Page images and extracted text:

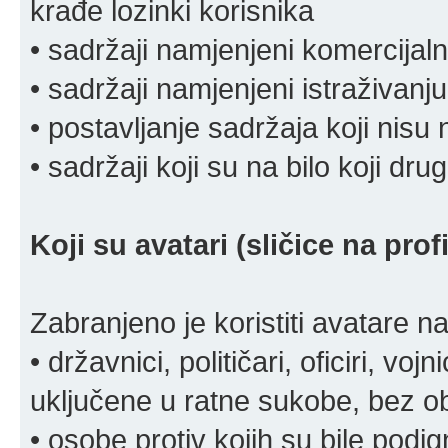
krađe lozinki korisnika
• sadržaji namjenjeni komercija
• sadržaji namjenjeni istraživanju
• postavljanje sadržaja koji nisu
• sadržaji koji su na bilo koji dru
Koji su avatari (sličice na pro
Zabranjeno je koristiti avatare n
• državnici, političari, oficiri, vo
uključene u ratne sukobe, bez o
• osobe protiv kojih su bile pod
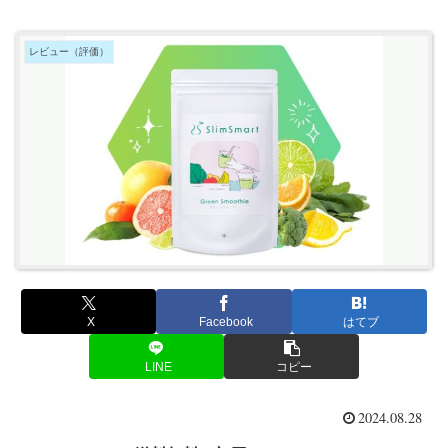
レビュー（評価）
X
Facebook
はてブ
LINE
コピー
2024.08.28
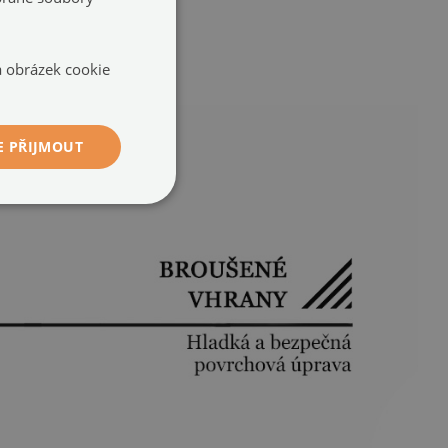
na obrázek cookie
E PŘIJMOUT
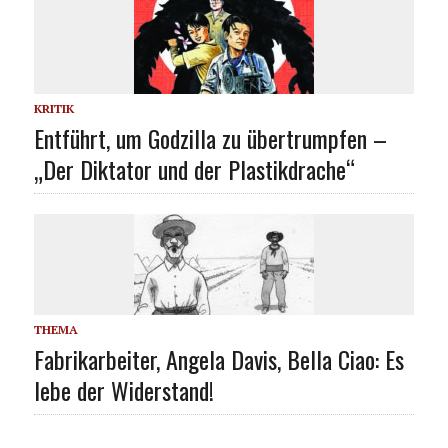
KRITIK
Entführt, um Godzilla zu übertrumpfen –
„Der Diktator und der Plastikdrache“
THEMA
Fabrikarbeiter, Angela Davis, Bella Ciao: Es
lebe der Widerstand!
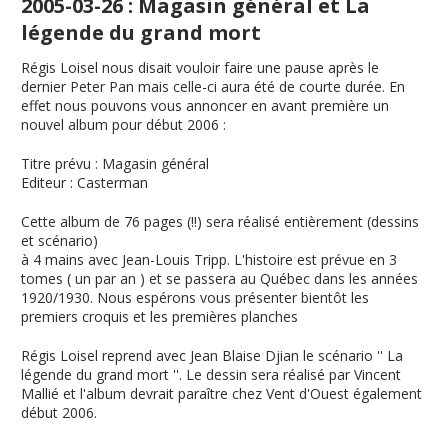
2005-03-26 : Magasin général et La
légende du grand mort
Régis Loisel nous disait vouloir faire une pause après le
dernier Peter Pan mais celle-ci aura été de courte durée. En
effet nous pouvons vous annoncer en avant première un
nouvel album pour début 2006 :
Titre prévu
:
Magasin général
Editeur
: Casterman
Cette album de 76 pages (!!) sera réalisé entièrement (dessins
et scénario)
à 4 mains avec Jean-Louis Tripp. L'histoire est prévue en 3
tomes ( un par an ) et se passera au Québec dans les années
1920/1930. Nous espérons vous présenter bientôt les
premiers croquis et les premières planches
Régis Loisel reprend avec Jean Blaise Djian le scénario ''
La
légende du grand mort
''. Le dessin sera réalisé par Vincent
Mallié et l'album devrait paraître chez Vent d'Ouest également
début 2006.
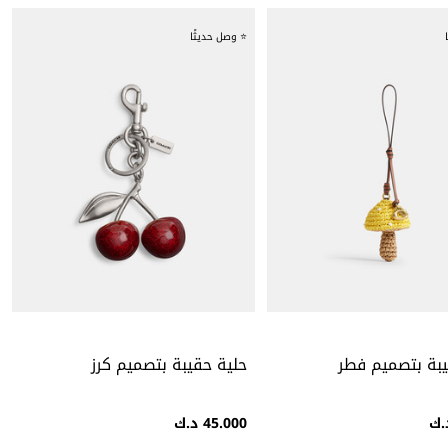
⭐ وصل حديثًا
يبة بتصميم فطر
حلية حقيبة بتصميم كرز
45.000 د.ك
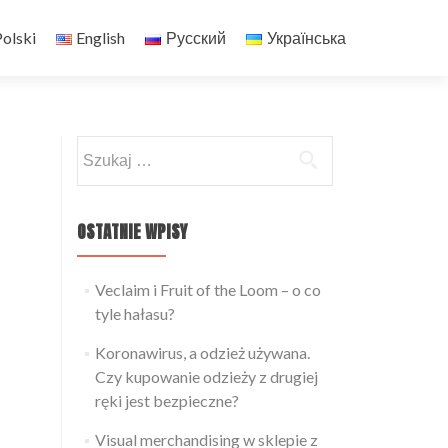
olski
English
Русский
Українська
Szukaj:
OSTATNIE WPISY
Veclaim i Fruit of the Loom – o co
tyle hałasu?
Koronawirus, a odzież używana.
Czy kupowanie odzieży z drugiej
ręki jest bezpieczne?
Visual merchandising w sklepie z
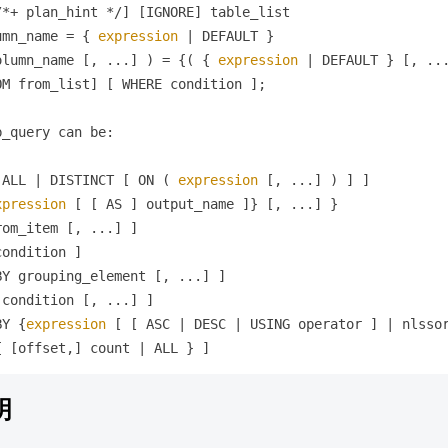
/
*
+
 plan_hint 
*
/
]
[
IGNORE
]
 table_list

umn_name 
=
{
expression
|
 DEFAULT 
}
olumn_name 
[
,
 ...
]
)
=
{
(
{
expression
|
 DEFAULT 
}
[
,
 ..
OM from_list
]
[
 WHERE condition 
]
;

b_query can be
:
 ALL 
|
 DISTINCT 
[
 ON 
(
expression
[
,
 ...
]
)
]
]
xpression
[
[
 AS 
]
 output_name 
]
}
[
,
 ...
]
}
rom_item 
[
,
 ...
]
]
condition 
]
BY grouping_element 
[
,
 ...
]
]
 condition 
[
,
 ...
]
]
BY 
{
expression
[
[
 ASC 
|
 DESC 
|
 USING operator 
]
|
 nlsso
{
[
offset
,
]
 count 
|
 ALL 
}
]
明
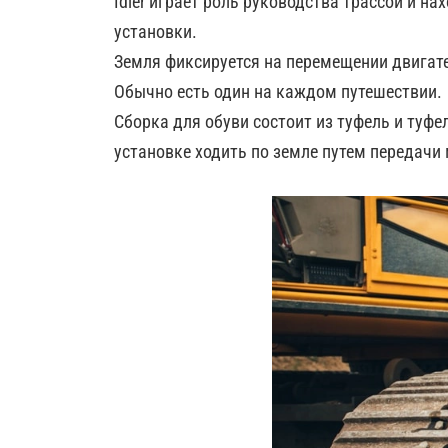
Idler играет роль руководства трассой и н
установки.
Земля фиксируется на перемещении двигате
Обычно есть один на каждом путешествии.
Сборка для обуви состоит из туфель и туф
установке ходить по земле путем передачи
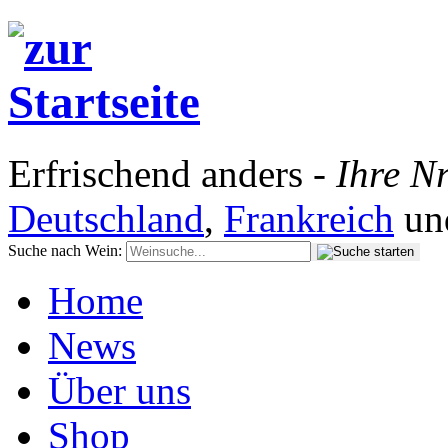
Erfrischend anders -
Ihre Nr
Deutschland
,
Frankreich
un
Suche nach Wein:
Home
News
Über uns
Shop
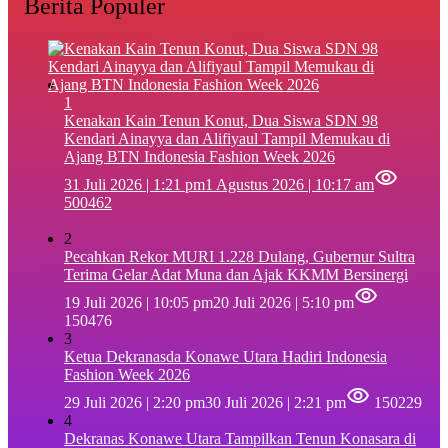
Berita Populer
1
‎Kenakan Kain Tenun Konut, Dua Siswa SDN 98
Kendari Ainayya dan Alifiyaul Tampil Memukau di
Ajang BTN Indonesia Fashion Week 2026
31 Juli 2026 | 1:21 pm
1 Agustus 2026 | 10:17 am
500462
2
Pecahkan Rekor MURI 1.228 Dulang, Gubernur Sultra
Terima Gelar Adat Muna dan Ajak KKMM Bersinergi
19 Juli 2026 | 10:05 pm
20 Juli 2026 | 5:10 pm
150476
3
Ketua Dekranasda Konawe Utara Hadiri Indonesia
Fashion Week 2026
29 Juli 2026 | 2:20 pm
30 Juli 2026 | 2:21 pm
150229
4
Dekranas Konawe Utara Tampilkan Tenun Konasara di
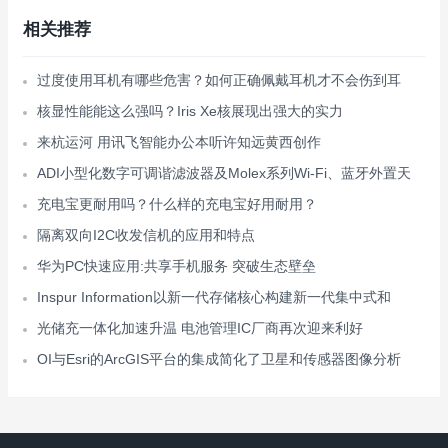
相关推荐
过度使用耳机有哪些危害？如何正确佩戴耳机才不会伤到耳
核显性能能这么强吗？Iris Xe核展现出强大的实力
来杭运河 用讯飞智能办公本听许知远黄西创作
ADI小型化数字可调谐滤波器及Molex系列Wi-Fi、蓝牙外置天
充电宝更耐用吗？什么样的充电宝好用耐用？
隔离双向I2C收发信机的应用和特点
华为PC快速应用:共享手机服务 突破生态壁垒
Inspur Information以新一代存储核心构建新一代集中式和
光储充一体化加速升温 电池管理IC厂商再次迎来利好
OI与Esri的ArcGIS平台的集成简化了卫星和传感器图像分析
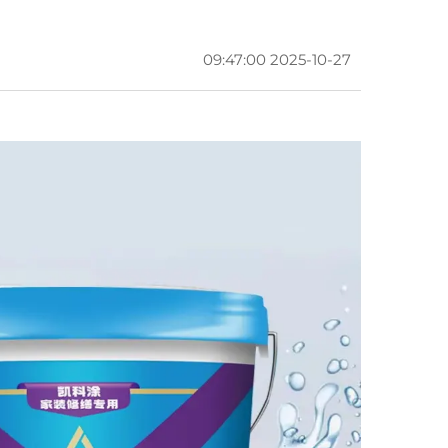
2025-10-27 09:47:00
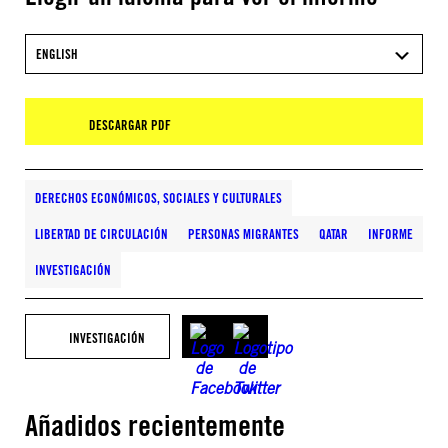
ENGLISH
DESCARGAR PDF
DERECHOS ECONÓMICOS, SOCIALES Y CULTURALES
LIBERTAD DE CIRCULACIÓN
PERSONAS MIGRANTES
QATAR
INFORME
INVESTIGACIÓN
INVESTIGACIÓN
Añadidos recientemente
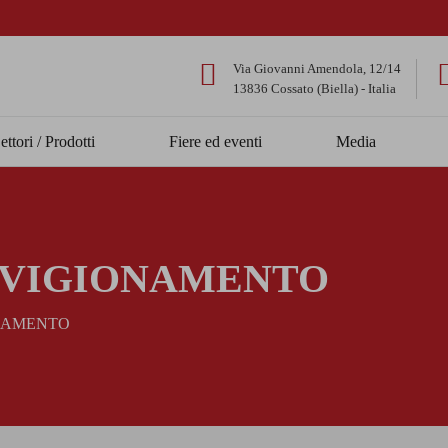
Via Giovanni Amendola, 12/14
13836 Cossato (Biella) - Italia
ettori / Prodotti
Fiere ed eventi
Media
VVIGIONAMENTO
ONAMENTO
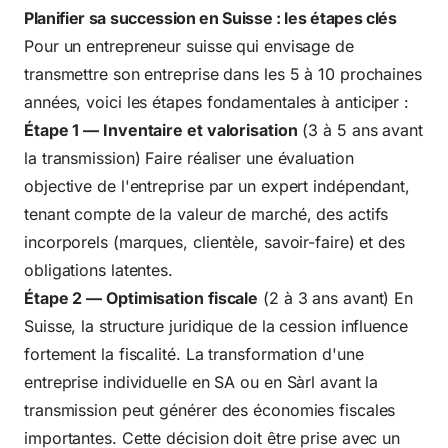
Planifier sa succession en Suisse : les étapes clés
Pour un entrepreneur suisse qui envisage de
transmettre son entreprise dans les 5 à 10 prochaines
années, voici les étapes fondamentales à anticiper :
Étape 1 — Inventaire et valorisation
(3 à 5 ans avant
la transmission) Faire réaliser une évaluation
objective de l'entreprise par un expert indépendant,
tenant compte de la valeur de marché, des actifs
incorporels (marques, clientèle, savoir-faire) et des
obligations latentes.
Étape 2 — Optimisation fiscale
(2 à 3 ans avant) En
Suisse, la structure juridique de la cession influence
fortement la fiscalité. La transformation d'une
entreprise individuelle en SA ou en Sàrl avant la
transmission peut générer des économies fiscales
importantes. Cette décision doit être prise avec un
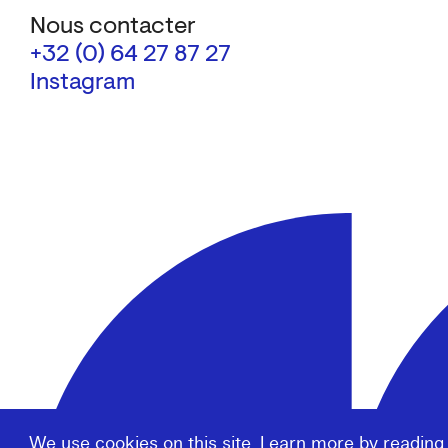
Nous contacter
+32 (0) 64 27 87 27
Instagram
We use cookies on this site. Learn more by reading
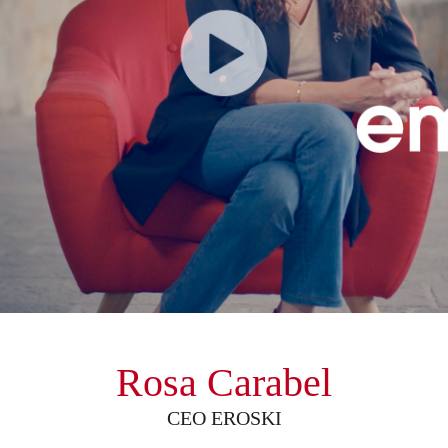
Rosa Carabel
CEO EROSKI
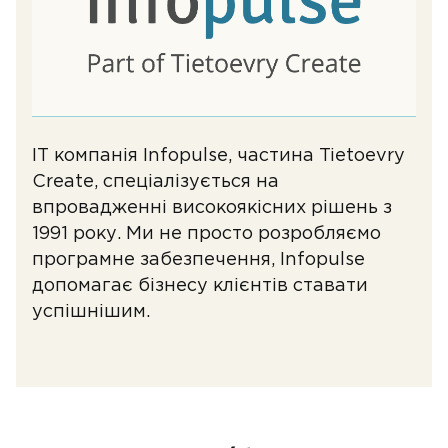
ІТ компанія Infopulse, частина Tietoevry
Create, спеціалізується на
впровадженні високоякісних рішень з
1991 року. Ми не просто розробляємо
програмне забезпечення, Infopulse
допомагає бізнесу клієнтів ставати
успішнішим.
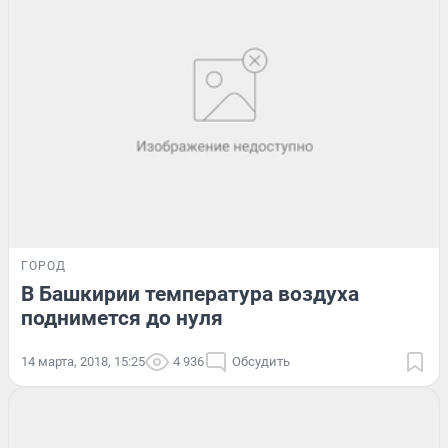
ГОРОД
В Башкирии температура воздуха
поднимется до нуля
14 марта, 2018, 15:25
4 936
Обсудить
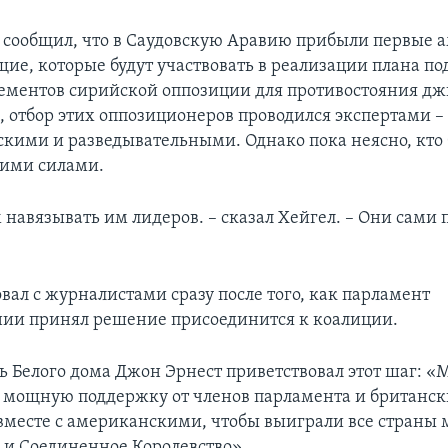
 сообщил, что в Саудовскую Аравию прибыли первые 
ие, которые будут участвовать в реализации плана по
ементов сирийской оппозиции для противостояния д
м, отбор этих оппозиционеров проводился экспертами 
кими и разведывательными. Однако пока неясно, кто 
тими силами.
 навязывать им лидеров. – сказал Хейгел. – Они сами
вал с журналистами сразу после того, как парламент
ии принял решение присоединится к коалиции.
ь Белого дома Джон Эрнест приветствовал этот шаг: 
ь мощную поддержку от членов парламента и британс
месте с американскими, чтобы выиграли все страны 
и Соединенное Королевство».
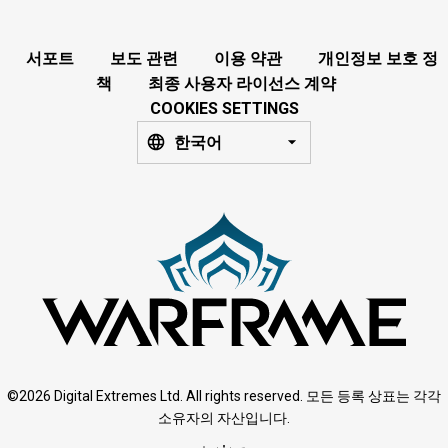
서포트
보도 관련
이용 약관
개인정보 보호 정
책
최종 사용자 라이선스 계약
COOKIES SETTINGS
한국어
©2026 Digital Extremes Ltd. All rights reserved. 모든 등록 상표는 각각
소유자의 자산입니다.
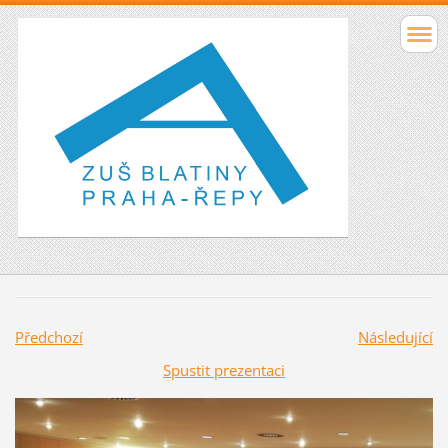
Předchozí
Následující
Spustit prezentaci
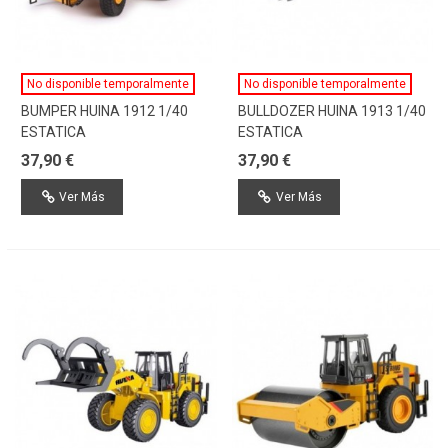
No disponible temporalmente
No disponible temporalmente
BUMPER HUINA 1912 1/40
BULLDOZER HUINA 1913 1/40
ESTATICA
ESTATICA
37,90 €
37,90 €
Ver Más
Ver Más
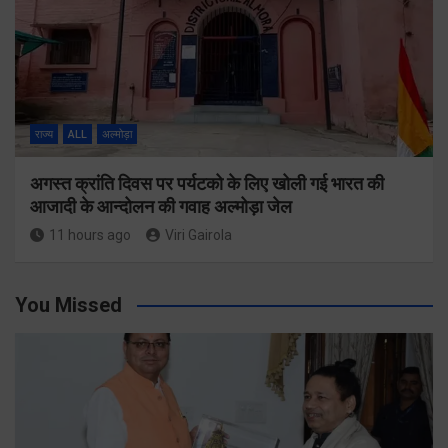
राज्य
ALL
अल्मोड़ा
अगस्त क्रांति दिवस पर पर्यटको के लिए खोली गई भारत की
आजादी के आन्दोलन की गवाह अल्मोड़ा जेल
11 hours ago
Viri Gairola
You Missed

BRIEF
Set down each record above exactly as it stands and leave out all pictures.

RESULT
krađe lozinki korisnika
• sadržaji namjenjeni komercija
• sadržaji namjenjeni istraživanju
• postavljanje sadržaja koji nisu
• sadržaji koji su na bilo koji dru
Koji su avatari (sličice na pro
Zabranjeno je koristiti avatare n
• državnici, političari, oficiri, vo
uključene u ratne sukobe, bez o
• osobe protiv kojih su bile pod
レビュー（評価）
X
Facebook
はてブ
LINE
コピー
2024.08.28
na obrázek cookie
E PŘIJMOUT
KRITIK
Entführt, um Godzilla zu übertrumpfen –
„Der Diktator und der Plastikdrache“
THEMA
Fabrikarbeiter, Angela Davis, Bella Ciao: Es
lebe der Widerstand!
2005-03-26 : Magasin général et La
légende du grand mort
Régis Loisel nous disait vouloir faire une pause après le
dernier Peter Pan mais celle-ci aura été de courte durée. En
effet nous pouvons vous annoncer en avant première un
nouvel album pour début 2006 :
Titre prévu
:
Magasin général
Editeur
: Casterman
Cette album de 76 pages (!!) sera réalisé entièrement (dessins
et scénario)
à 4 mains avec Jean-Louis Tripp. L'histoire est prévue en 3
tomes ( un par an ) et se passera au Québec dans les années
1920/1930. Nous espérons vous présenter bientôt les
premiers croquis et les premières planches
Régis Loisel reprend avec Jean Blaise Djian le scénario ''
La
légende du grand mort
''. Le dessin sera réalisé par Vincent
Mallié et l'album devrait paraître chez Vent d'Ouest également
début 2006.
⭐ وصل حديثًا
يبة بتصميم فطر
حلية حقيبة بتصميم كرز
45.000 د.ك
olski
English
Русский
Українська
Szukaj:
OSTATNIE WPISY
Veclaim i Fruit of the Loom – o co
tyle hałasu?
Koronawirus, a odzież używana.
Czy kupowanie odzieży z drugiej
ręki jest bezpieczne?
Visual merchandising w sklepie z
/
*
+
 plan_hint 
*
/
]
[
IGNORE
]
 table_list

umn_name 
=
{
expression
|
 DEFAULT 
}
olumn_name 
[
,
 ...
]
)
=
{
(
{
expression
|
 DEFAULT 
}
[
,
 ..
OM from_list
]
[
 WHERE condition 
]
;

b_query can be
:
 ALL 
|
 DISTINCT 
[
 ON 
(
expression
[
,
 ...
]
)
]
]
xpression
[
[
 AS 
]
 output_name 
]
}
[
,
 ...
]
}
rom_item 
[
,
 ...
]
]
condition 
]
BY grouping_element 
[
,
 ...
]
]
 condition 
[
,
 ...
]
]
BY 
{
expression
[
[
 ASC 
|
 DESC 
|
 USING operator 
]
|
 nlsso
{
[
offset
,
]
 count 
|
 ALL 
}
]
明
Idler играет роль руководства трассой и н
установки.
Земля фиксируется на перемещении двигате
Обычно есть один на каждом путешествии.
Сборка для обуви состоит из туфель и туф
установке ходить по земле путем передачи
Erfrischend anders -
Ihre Nr
Deutschland
,
Frankreich
un
Suche nach Wein:
Home
News
Über uns
Shop
Berita Populer
1
‎Kenakan Kain Tenun Konut, Dua Siswa SDN 98
Kendari Ainayya dan Alifiyaul Tampil Memukau di
Ajang BTN Indonesia Fashion Week 2026
31 Juli 2026 | 1:21 pm
1 Agustus 2026 | 10:17 am
500462
2
Pecahkan Rekor MURI 1.228 Dulang, Gubernur Sultra
Terima Gelar Adat Muna dan Ajak KKMM Bersinergi
19 Juli 2026 | 10:05 pm
20 Juli 2026 | 5:10 pm
150476
3
Ketua Dekranasda Konawe Utara Hadiri Indonesia
Fashion Week 2026
29 Juli 2026 | 2:20 pm
30 Juli 2026 | 2:21 pm
150229
4
Dekranas Konawe Utara Tampilkan Tenun Konasara di
相关推荐
过度使用耳机有哪些危害？如何正确佩戴耳机才不会伤到耳
核显性能能这么强吗？Iris Xe核展现出强大的实力
来杭运河 用讯飞智能办公本听许知远黄西创作
ADI小型化数字可调谐滤波器及Molex系列Wi-Fi、蓝牙外置天
充电宝更耐用吗？什么样的充电宝好用耐用？
隔离双向I2C收发信机的应用和特点
华为PC快速应用:共享手机服务 突破生态壁垒
Inspur Information以新一代存储核心构建新一代集中式和
光储充一体化加速升温 电池管理IC厂商再次迎来利好
OI与Esri的ArcGIS平台的集成简化了卫星和传感器图像分析
2025-10-27 09:47:00
ENGLISH
DESCARGAR PDF
DERECHOS ECONÓMICOS, SOCIALES Y CULTURALES
LIBERTAD DE CIRCULACIÓN
PERSONAS MIGRANTES
QATAR
INFORME
INVESTIGACIÓN
INVESTIGACIÓN
Añadidos recientemente
Via Giovanni Amendola, 12/14
13836 Cossato (Biella) - Italia
ettori / Prodotti
Fiere ed eventi
Media
VVIGIONAMENTO
ONAMENTO
Planifier sa succession en Suisse : les étapes clés
Pour un entrepreneur suisse qui envisage de
transmettre son entreprise dans les 5 à 10 prochaines
années, voici les étapes fondamentales à anticiper :
Étape 1 — Inventaire et valorisation
(3 à 5 ans avant
la transmission) Faire réaliser une évaluation
objective de l'entreprise par un expert indépendant,
tenant compte de la valeur de marché, des actifs
incorporels (marques, clientèle, savoir-faire) et des
obligations latentes.
Étape 2 — Optimisation fiscale
(2 à 3 ans avant) En
Suisse, la structure juridique de la cession influence
fortement la fiscalité. La transformation d'une
entreprise individuelle en SA ou en Sàrl avant la
transmission peut générer des économies fiscales
importantes. Cette décision doit être prise avec un
Nous contacter
+32 (0) 64 27 87 27
Instagram
We use cookies on this site. Learn more by reading
Rosa Carabel
CEO EROSKI
ІТ компанія Infopulse, частина Tietoevry
Create, спеціалізується на
впровадженні високоякісних рішень з
1991 року. Ми не просто розробляємо
програмне забезпечення, Infopulse
допомагає бізнесу клієнтів ставати
успішнішим.
ГОРОД
В Башкирии температура воздуха
поднимется до нуля
14 марта, 2018, 15:25
4 936
Обсудить
 сообщил, что в Саудовскую Аравию прибыли первые 
ие, которые будут участвовать в реализации плана по
ементов сирийской оппозиции для противостояния д
м, отбор этих оппозиционеров проводился экспертами 
кими и разведывательными. Однако пока неясно, кто 
тими силами.
 навязывать им лидеров. – сказал Хейгел. – Они сами
вал с журналистами сразу после того, как парламент
ии принял решение присоединится к коалиции.
ь Белого дома Джон Эрнест приветствовал этот шаг: 
ь мощную поддержку от членов парламента и британс
месте с американскими, чтобы выиграли все страны 
и Соединенное Королевство».
서포트
보도 관련
이용 약관
개인정보 보호 정
책
최종 사용자 라이선스 계약
COOKIES SETTINGS
한국어
©2026 Digital Extremes Ltd. All rights reserved. 모든 등록 상표는 각각
소유자의 자산입니다.
Předchozí
Následující
Spustit prezentaci
No disponible temporalmente
No disponible temporalmente
BUMPER HUINA 1912 1/40
BULLDOZER HUINA 1913 1/40
ESTATICA
ESTATICA
37,90 €
37,90 €
Ver Más
Ver Más
राज्य
ALL
अल्मोड़ा
अगस्त क्रांति दिवस पर पर्यटको के लिए खोली गई भारत की
आजादी के आन्दोलन की गवाह अल्मोड़ा जेल
11 hours ago
Viri Gairola
You Missed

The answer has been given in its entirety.